*What to produce*.
Copy each line below in which the string "fold" appears.

*Supplied records*.
________________________________________

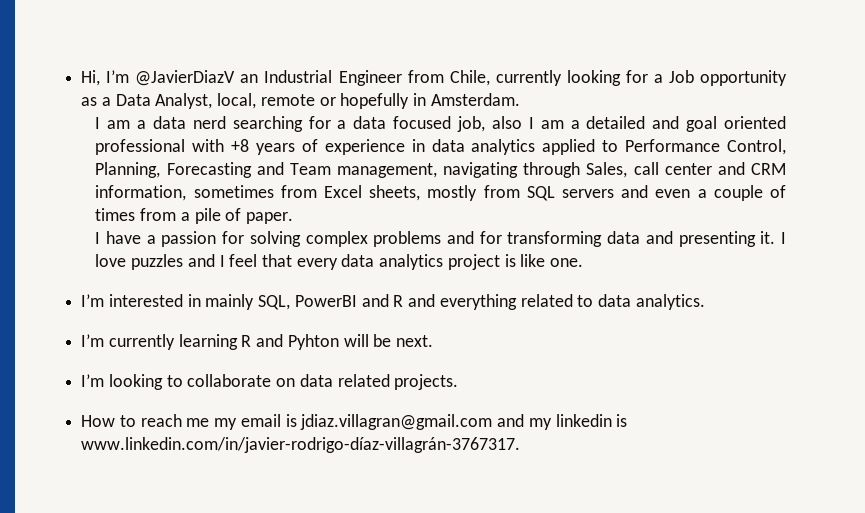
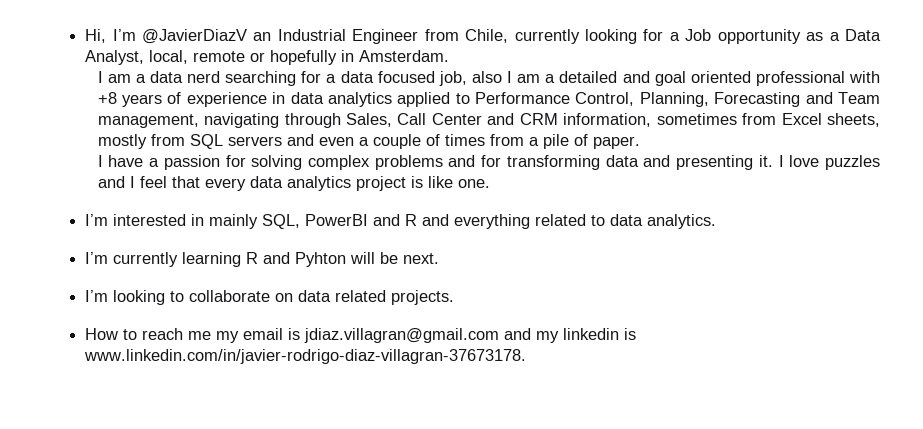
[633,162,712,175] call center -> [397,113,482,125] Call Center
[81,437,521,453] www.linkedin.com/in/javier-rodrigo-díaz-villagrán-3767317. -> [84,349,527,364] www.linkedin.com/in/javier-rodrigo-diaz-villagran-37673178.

________________________________________

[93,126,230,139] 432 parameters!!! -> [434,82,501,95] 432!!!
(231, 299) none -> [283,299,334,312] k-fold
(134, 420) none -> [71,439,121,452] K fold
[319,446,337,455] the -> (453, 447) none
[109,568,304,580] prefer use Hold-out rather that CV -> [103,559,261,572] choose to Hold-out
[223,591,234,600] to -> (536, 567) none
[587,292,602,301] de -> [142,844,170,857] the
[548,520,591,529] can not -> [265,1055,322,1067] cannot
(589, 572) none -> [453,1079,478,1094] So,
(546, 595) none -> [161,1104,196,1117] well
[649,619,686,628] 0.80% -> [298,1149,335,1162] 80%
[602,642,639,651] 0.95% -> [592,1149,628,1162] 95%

________________________________________

*Reply*.
(231, 299) none -> [283,299,334,312] k-fold
(134, 420) none -> [71,439,121,452] K fold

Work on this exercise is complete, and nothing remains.